Give the lines in the records below as a numbered list, beginning with the line containing "pose: elev=199.5 azim=246.3" and continuing through the line containing "Dot at: (277, 136)", leaving out any blank lines.

— Start of Data provided —

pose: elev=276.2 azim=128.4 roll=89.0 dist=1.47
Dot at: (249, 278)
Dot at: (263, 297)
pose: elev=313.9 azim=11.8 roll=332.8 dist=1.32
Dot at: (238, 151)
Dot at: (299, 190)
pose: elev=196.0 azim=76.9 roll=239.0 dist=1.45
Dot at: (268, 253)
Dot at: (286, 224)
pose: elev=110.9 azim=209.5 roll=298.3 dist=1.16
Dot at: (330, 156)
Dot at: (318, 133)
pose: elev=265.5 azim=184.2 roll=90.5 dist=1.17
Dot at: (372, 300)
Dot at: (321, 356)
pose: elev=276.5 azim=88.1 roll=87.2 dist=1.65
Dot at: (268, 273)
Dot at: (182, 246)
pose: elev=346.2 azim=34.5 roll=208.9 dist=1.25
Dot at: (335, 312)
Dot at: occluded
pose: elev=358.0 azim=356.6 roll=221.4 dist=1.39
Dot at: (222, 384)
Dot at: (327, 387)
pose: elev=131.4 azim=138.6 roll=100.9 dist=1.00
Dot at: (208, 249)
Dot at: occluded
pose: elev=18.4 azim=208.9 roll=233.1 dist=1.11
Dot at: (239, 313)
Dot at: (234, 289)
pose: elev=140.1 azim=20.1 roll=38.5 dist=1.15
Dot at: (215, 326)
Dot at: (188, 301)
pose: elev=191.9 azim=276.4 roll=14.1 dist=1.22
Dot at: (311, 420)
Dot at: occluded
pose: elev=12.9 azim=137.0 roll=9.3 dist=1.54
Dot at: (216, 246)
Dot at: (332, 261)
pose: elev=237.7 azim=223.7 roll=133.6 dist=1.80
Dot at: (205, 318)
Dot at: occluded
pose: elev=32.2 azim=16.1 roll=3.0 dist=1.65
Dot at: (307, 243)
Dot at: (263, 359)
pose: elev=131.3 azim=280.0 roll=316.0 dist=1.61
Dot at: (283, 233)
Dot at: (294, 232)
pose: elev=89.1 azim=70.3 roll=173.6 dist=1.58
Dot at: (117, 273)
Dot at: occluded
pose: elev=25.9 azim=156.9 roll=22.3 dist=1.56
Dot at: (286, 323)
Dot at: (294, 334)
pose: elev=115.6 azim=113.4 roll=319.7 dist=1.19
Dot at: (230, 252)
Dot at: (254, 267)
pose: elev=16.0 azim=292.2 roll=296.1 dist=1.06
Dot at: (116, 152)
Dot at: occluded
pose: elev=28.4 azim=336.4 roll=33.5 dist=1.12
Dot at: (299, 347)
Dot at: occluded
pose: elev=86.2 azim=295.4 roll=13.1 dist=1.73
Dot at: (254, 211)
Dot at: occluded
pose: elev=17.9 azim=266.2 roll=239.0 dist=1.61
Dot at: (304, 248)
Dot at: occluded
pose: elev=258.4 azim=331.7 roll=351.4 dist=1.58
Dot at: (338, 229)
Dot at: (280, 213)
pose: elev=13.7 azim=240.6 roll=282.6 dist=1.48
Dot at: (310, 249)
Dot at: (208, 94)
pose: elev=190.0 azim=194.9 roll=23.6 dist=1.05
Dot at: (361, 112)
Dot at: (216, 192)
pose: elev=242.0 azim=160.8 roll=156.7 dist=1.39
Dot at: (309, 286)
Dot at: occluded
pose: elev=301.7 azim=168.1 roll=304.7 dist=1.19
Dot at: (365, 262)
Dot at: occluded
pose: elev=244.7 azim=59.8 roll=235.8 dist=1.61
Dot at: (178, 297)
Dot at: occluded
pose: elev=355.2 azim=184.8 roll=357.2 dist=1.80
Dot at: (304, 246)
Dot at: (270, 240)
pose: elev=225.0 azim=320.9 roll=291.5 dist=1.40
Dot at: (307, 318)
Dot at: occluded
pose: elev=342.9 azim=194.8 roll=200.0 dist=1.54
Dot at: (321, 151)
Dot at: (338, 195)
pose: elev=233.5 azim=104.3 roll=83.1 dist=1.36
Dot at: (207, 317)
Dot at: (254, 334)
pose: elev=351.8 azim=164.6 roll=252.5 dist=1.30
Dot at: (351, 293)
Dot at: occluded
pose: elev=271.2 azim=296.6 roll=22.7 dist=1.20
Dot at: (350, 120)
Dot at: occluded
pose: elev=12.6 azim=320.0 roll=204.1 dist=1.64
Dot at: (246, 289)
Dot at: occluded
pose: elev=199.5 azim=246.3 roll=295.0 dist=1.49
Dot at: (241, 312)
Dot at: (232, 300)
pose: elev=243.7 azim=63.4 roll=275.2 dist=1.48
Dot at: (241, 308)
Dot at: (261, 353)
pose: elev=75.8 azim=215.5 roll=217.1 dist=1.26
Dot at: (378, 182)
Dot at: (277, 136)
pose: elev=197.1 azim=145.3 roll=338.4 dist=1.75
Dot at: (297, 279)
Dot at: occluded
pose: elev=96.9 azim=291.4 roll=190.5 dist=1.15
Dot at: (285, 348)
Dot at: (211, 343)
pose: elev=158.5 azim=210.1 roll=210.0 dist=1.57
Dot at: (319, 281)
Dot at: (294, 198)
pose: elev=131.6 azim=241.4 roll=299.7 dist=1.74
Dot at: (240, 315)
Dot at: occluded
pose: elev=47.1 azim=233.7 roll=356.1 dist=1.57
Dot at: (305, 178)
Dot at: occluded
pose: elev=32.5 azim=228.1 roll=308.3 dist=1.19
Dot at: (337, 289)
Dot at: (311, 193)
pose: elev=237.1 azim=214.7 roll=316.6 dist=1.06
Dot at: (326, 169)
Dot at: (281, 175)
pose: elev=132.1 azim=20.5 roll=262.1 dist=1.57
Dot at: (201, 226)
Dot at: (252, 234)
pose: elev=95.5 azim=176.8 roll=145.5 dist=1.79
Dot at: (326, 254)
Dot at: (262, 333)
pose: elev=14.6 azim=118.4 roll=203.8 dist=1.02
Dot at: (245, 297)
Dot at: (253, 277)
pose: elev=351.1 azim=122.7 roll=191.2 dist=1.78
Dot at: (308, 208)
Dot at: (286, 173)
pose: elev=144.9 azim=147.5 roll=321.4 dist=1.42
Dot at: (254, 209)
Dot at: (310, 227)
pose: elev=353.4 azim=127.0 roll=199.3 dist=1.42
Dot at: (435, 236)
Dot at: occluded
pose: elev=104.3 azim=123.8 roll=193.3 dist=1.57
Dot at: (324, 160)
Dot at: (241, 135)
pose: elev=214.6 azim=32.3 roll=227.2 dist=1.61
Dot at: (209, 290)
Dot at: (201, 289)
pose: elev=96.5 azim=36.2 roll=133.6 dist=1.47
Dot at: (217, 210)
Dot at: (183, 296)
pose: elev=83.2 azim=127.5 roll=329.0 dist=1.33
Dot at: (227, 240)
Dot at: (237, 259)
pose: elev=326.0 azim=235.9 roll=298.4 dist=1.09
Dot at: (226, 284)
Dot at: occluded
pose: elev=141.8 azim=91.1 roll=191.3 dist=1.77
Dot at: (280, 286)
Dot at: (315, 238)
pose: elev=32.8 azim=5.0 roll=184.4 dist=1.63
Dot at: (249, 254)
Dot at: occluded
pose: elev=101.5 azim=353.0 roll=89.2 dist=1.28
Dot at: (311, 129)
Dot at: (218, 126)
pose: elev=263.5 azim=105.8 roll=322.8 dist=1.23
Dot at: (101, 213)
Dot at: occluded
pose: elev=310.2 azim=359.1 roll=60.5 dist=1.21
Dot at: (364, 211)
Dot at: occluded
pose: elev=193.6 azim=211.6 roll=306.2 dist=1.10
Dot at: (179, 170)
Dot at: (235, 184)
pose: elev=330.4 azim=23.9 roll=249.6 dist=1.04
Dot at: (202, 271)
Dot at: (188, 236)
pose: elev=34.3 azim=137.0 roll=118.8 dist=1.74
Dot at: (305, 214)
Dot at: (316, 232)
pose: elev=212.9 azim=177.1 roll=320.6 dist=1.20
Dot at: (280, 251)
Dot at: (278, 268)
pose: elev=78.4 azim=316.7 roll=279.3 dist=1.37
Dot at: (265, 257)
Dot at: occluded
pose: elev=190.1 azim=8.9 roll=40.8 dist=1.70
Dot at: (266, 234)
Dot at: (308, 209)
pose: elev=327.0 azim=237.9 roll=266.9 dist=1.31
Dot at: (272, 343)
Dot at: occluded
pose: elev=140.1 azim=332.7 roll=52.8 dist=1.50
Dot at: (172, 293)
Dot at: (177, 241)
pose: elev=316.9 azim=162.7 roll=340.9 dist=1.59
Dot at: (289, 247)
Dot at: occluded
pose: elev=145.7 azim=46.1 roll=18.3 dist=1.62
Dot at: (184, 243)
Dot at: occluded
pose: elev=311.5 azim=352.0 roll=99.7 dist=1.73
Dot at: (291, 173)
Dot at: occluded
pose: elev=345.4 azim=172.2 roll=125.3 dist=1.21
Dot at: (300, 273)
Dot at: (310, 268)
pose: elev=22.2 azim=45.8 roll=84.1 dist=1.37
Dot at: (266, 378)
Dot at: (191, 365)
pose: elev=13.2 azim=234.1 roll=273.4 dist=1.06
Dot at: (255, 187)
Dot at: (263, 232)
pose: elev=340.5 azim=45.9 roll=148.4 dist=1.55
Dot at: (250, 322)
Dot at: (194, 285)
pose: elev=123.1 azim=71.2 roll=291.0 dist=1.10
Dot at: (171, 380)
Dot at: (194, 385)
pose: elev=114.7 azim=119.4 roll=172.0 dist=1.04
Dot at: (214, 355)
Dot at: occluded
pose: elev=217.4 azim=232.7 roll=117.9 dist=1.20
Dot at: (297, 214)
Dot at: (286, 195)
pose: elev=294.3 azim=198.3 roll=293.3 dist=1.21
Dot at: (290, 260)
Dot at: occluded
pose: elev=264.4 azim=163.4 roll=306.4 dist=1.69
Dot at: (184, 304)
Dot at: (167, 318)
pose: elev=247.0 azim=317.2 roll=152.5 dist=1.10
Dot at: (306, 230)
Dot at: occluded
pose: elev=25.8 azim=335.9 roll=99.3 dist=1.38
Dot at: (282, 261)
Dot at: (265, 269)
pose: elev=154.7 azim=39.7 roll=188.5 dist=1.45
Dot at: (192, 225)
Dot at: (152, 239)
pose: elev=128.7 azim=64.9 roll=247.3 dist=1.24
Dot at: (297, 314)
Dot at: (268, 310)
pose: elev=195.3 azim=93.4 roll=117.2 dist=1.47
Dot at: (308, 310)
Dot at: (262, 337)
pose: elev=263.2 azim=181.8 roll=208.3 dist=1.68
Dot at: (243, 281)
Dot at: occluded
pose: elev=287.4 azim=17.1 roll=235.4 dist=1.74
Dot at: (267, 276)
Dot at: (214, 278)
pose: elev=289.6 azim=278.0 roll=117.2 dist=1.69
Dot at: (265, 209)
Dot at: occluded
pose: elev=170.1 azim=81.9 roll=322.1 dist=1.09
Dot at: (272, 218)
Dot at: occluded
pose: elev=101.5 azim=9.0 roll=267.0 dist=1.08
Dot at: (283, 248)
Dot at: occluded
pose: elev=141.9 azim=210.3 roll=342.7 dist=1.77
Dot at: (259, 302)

— End of Data provided —

• Written response:
1. pose: elev=199.5 azim=246.3 roll=295.0 dist=1.49
2. Dot at: (241, 312)
3. Dot at: (232, 300)
4. pose: elev=243.7 azim=63.4 roll=275.2 dist=1.48
5. Dot at: (241, 308)
6. Dot at: (261, 353)
7. pose: elev=75.8 azim=215.5 roll=217.1 dist=1.26
8. Dot at: (378, 182)
9. Dot at: (277, 136)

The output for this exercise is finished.